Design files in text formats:
____

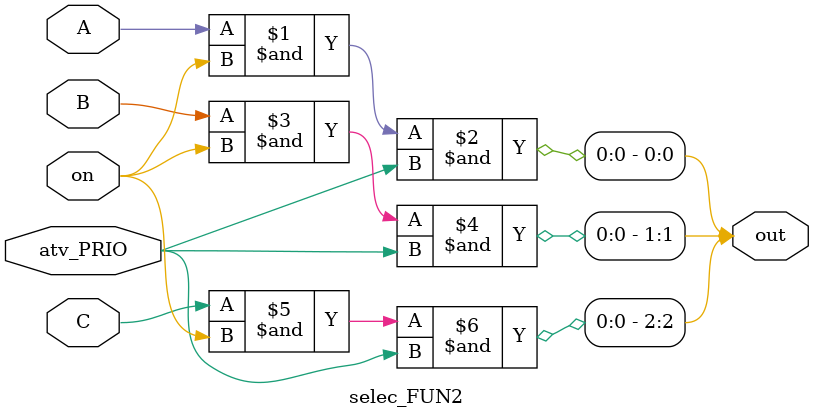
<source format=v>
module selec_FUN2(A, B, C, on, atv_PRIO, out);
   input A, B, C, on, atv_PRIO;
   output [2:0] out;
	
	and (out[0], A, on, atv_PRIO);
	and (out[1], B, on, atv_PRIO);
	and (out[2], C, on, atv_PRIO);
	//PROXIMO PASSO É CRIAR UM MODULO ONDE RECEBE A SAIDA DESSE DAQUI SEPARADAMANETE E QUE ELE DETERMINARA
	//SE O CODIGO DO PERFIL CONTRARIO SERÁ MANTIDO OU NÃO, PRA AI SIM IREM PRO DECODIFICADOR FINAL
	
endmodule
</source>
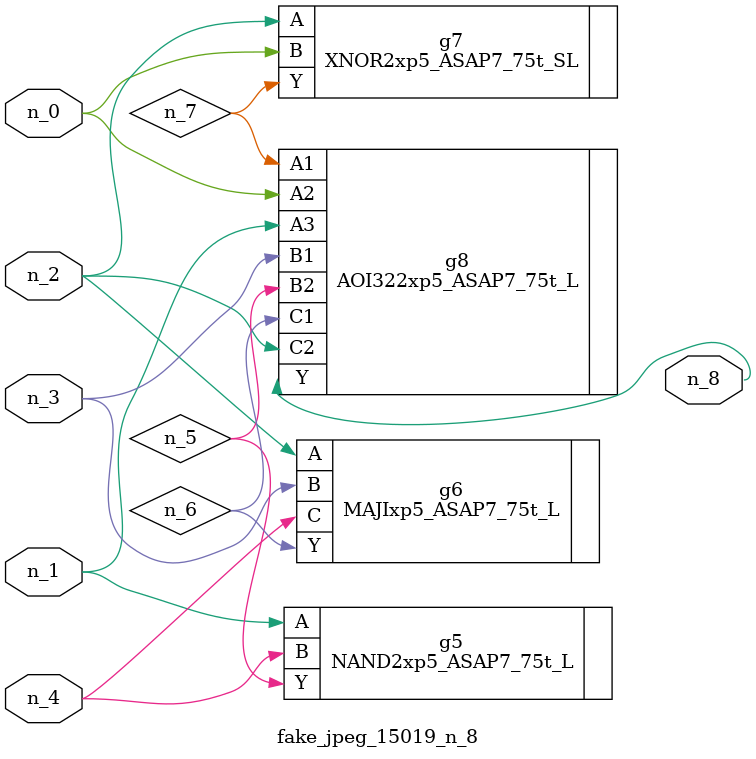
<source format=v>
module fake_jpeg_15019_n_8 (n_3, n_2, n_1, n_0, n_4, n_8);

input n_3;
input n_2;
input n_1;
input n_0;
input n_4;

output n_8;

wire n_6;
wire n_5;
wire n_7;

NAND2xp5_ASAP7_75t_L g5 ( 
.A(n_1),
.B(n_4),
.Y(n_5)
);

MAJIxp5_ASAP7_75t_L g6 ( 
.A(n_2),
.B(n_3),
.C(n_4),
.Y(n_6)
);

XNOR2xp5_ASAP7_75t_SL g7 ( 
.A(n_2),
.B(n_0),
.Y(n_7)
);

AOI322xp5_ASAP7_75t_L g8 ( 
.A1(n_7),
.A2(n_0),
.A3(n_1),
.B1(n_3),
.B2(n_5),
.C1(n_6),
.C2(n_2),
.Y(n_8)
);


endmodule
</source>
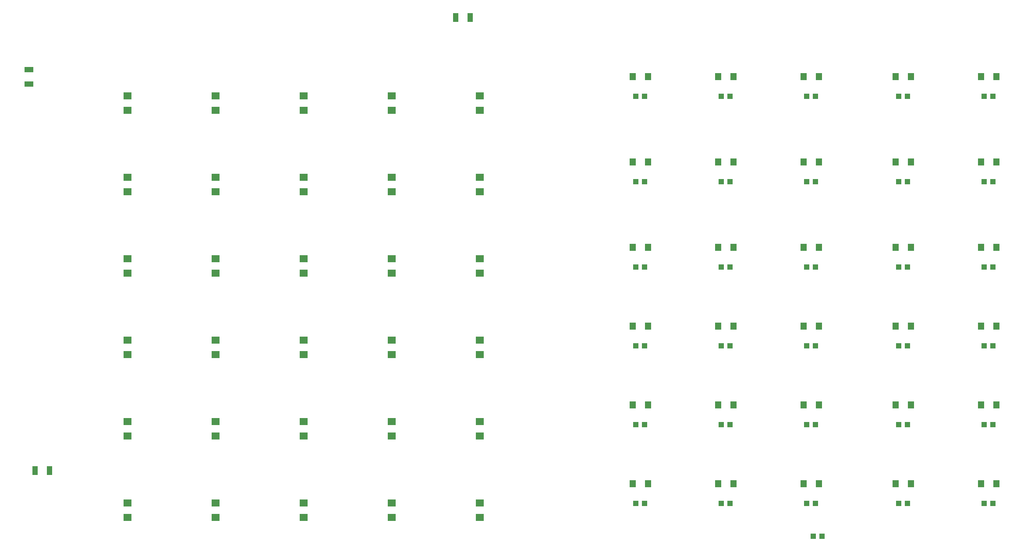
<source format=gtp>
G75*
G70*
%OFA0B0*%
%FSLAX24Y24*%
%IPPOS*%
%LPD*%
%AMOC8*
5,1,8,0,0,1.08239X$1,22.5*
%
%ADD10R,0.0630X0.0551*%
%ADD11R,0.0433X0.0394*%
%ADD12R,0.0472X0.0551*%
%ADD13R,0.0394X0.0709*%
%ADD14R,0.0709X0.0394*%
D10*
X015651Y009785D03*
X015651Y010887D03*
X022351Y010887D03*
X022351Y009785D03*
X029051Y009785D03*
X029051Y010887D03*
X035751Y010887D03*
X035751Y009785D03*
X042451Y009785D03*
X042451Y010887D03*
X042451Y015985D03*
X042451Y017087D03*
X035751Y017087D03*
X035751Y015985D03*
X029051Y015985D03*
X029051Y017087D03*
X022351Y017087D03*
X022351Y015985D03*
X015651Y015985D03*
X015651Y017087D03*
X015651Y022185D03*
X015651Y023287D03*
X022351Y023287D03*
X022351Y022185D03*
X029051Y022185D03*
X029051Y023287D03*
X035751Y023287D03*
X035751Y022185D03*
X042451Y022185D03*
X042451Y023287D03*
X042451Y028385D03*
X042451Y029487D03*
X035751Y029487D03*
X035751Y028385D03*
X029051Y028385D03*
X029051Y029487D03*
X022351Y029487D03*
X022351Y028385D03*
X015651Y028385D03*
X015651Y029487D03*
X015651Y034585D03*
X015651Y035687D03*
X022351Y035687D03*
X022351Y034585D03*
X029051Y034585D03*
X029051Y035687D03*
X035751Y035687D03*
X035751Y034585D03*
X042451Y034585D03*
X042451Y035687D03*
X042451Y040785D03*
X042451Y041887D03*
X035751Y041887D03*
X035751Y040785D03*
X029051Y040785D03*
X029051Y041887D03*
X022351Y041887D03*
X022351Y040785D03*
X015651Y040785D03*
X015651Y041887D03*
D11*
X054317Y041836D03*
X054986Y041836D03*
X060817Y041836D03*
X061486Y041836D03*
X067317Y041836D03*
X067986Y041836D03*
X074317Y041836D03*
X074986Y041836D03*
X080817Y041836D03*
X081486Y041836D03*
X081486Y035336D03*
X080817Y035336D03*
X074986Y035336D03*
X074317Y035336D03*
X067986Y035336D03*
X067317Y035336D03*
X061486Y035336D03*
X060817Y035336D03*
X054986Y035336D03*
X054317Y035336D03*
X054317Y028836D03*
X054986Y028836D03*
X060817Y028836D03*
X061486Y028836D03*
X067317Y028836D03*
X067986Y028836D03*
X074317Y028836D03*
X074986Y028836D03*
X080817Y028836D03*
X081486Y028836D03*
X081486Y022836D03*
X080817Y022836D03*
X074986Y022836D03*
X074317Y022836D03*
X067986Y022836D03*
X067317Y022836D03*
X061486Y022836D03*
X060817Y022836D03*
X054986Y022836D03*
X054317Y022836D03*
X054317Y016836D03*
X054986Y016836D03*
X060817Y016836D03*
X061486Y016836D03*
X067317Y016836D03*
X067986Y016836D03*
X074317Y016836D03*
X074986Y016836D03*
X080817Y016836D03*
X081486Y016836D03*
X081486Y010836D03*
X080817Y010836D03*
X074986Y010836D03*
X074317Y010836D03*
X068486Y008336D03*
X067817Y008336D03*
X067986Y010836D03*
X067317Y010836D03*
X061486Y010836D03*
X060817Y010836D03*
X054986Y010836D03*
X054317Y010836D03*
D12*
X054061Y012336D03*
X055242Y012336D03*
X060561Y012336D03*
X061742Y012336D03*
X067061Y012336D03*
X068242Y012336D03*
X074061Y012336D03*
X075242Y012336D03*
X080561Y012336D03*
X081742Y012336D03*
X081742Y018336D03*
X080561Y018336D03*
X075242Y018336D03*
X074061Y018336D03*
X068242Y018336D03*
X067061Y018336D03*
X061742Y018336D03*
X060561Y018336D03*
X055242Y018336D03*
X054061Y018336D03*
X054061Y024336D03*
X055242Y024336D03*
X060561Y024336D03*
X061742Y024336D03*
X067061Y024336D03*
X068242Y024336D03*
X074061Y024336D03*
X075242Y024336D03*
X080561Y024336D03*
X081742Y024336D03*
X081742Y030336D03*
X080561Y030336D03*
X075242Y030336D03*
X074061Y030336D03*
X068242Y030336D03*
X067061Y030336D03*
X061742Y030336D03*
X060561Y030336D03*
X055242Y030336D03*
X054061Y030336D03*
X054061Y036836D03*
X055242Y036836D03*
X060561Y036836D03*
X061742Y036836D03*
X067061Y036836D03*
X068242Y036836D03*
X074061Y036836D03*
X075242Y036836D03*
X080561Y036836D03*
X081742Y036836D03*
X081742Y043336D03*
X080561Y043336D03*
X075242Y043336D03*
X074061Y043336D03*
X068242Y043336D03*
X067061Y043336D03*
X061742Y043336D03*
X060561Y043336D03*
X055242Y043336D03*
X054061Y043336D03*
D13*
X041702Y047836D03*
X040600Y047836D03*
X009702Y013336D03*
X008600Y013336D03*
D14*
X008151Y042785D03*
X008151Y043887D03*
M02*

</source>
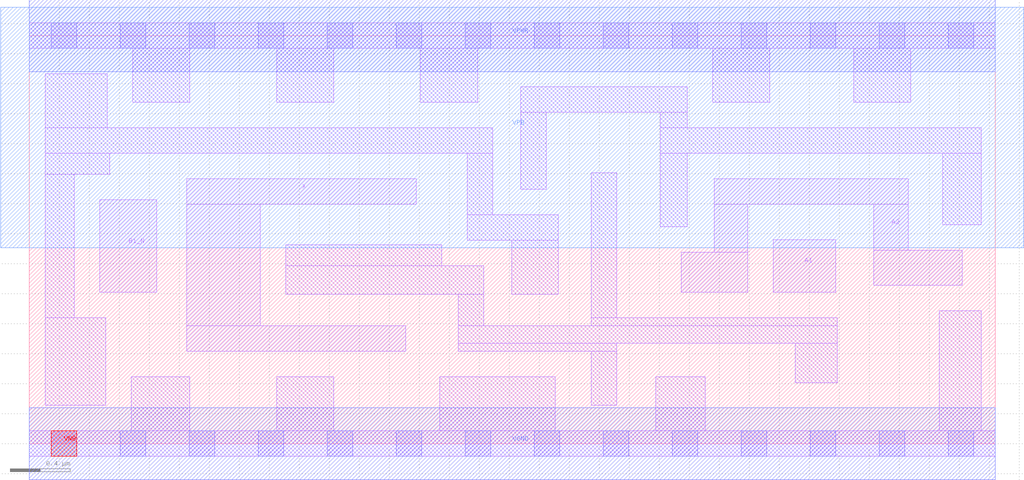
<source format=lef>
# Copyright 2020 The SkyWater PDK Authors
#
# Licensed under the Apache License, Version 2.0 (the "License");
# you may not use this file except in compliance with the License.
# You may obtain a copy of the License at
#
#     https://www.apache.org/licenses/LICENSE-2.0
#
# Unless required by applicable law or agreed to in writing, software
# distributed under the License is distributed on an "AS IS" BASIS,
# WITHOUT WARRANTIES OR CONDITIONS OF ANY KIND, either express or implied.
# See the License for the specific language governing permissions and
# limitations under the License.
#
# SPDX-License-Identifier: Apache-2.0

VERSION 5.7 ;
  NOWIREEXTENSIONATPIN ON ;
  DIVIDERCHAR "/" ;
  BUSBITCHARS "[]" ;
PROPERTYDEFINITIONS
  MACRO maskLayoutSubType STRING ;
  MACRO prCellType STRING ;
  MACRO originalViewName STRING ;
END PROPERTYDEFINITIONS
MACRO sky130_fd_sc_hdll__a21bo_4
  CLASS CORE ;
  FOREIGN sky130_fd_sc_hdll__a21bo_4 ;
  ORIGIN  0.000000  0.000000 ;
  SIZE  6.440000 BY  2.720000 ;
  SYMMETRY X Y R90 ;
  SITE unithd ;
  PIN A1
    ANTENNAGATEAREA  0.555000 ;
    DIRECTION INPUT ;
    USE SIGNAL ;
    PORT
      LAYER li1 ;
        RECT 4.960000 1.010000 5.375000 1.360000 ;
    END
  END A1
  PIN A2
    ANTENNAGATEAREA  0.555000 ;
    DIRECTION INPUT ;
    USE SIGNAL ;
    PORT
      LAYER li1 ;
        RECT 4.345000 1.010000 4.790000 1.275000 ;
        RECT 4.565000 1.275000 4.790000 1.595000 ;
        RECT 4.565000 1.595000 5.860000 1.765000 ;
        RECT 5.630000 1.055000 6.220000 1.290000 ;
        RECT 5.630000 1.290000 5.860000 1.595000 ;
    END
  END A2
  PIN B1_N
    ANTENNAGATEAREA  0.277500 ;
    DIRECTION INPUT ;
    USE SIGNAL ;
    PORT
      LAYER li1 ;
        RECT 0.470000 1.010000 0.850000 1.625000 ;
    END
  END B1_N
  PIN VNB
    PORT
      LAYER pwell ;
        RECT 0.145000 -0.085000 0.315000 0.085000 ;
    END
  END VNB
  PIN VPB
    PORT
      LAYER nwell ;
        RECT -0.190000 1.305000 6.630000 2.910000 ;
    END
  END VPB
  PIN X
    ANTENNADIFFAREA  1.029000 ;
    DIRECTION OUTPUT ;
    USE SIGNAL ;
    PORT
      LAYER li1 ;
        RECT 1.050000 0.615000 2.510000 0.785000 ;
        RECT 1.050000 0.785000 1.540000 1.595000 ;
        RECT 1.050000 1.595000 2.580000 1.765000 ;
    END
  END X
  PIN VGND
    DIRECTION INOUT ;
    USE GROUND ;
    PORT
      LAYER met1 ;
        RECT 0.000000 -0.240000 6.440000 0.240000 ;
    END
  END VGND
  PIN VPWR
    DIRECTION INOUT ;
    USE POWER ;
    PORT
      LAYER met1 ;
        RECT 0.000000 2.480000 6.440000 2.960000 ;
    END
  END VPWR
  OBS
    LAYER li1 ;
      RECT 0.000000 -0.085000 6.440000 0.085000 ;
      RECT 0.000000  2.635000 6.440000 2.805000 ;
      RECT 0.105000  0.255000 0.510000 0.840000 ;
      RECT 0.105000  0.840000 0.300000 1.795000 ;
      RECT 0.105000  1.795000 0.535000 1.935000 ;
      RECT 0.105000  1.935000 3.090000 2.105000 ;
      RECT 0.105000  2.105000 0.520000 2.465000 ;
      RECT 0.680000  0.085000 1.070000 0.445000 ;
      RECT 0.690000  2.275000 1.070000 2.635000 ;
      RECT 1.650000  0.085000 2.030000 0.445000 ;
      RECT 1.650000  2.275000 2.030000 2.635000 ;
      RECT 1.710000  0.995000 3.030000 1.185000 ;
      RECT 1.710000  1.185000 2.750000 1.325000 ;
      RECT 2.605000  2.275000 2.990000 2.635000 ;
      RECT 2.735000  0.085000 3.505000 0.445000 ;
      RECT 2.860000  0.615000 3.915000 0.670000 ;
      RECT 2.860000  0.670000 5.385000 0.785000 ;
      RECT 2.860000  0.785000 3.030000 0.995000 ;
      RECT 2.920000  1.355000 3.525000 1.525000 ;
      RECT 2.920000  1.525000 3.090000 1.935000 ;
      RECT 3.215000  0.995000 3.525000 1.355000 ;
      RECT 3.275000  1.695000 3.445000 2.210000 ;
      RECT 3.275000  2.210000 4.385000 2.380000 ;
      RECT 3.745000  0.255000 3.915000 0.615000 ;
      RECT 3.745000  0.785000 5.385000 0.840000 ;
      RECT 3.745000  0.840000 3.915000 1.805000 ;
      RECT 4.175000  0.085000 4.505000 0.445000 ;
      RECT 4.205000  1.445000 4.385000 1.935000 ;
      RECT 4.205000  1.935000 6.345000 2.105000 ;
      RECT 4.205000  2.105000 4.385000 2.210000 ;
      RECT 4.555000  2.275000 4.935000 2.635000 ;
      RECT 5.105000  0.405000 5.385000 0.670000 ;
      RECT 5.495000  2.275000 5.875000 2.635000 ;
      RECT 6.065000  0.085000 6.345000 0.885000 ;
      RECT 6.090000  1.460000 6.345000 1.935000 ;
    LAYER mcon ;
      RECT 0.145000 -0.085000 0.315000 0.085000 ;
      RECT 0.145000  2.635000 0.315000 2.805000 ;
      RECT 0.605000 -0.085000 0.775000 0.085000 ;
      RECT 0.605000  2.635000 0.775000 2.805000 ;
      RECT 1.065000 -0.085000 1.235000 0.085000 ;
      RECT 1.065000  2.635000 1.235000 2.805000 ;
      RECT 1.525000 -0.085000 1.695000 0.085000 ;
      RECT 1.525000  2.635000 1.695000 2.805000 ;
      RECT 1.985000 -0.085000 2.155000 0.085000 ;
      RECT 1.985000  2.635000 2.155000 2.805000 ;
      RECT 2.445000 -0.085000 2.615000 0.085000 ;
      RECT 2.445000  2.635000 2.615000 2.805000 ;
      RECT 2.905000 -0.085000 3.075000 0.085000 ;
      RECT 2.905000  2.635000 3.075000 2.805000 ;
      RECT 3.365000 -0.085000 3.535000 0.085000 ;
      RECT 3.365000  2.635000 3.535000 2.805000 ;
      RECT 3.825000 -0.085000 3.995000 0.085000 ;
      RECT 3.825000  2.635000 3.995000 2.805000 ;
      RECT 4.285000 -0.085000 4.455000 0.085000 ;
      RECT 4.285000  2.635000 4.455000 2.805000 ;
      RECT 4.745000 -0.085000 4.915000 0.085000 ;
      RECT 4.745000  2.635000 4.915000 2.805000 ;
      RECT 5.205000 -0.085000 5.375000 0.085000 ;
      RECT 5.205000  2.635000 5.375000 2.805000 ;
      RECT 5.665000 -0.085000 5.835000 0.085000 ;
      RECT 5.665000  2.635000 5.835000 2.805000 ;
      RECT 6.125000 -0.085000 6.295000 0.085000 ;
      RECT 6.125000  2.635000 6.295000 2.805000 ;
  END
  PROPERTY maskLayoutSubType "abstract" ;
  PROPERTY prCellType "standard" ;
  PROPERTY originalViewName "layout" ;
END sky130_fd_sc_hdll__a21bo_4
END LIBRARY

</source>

____

TASK TO COMPLETE: Going back to the entries above, set down exactly the lines that begin at the one with "X029051Y010887D03*" and end at the one with "X035751Y023287D03*", both included, and nothing else.

FINAL ANSWER:
X029051Y010887D03*
X035751Y010887D03*
X035751Y009785D03*
X042451Y009785D03*
X042451Y010887D03*
X042451Y015985D03*
X042451Y017087D03*
X035751Y017087D03*
X035751Y015985D03*
X029051Y015985D03*
X029051Y017087D03*
X022351Y017087D03*
X022351Y015985D03*
X015651Y015985D03*
X015651Y017087D03*
X015651Y022185D03*
X015651Y023287D03*
X022351Y023287D03*
X022351Y022185D03*
X029051Y022185D03*
X029051Y023287D03*
X035751Y023287D03*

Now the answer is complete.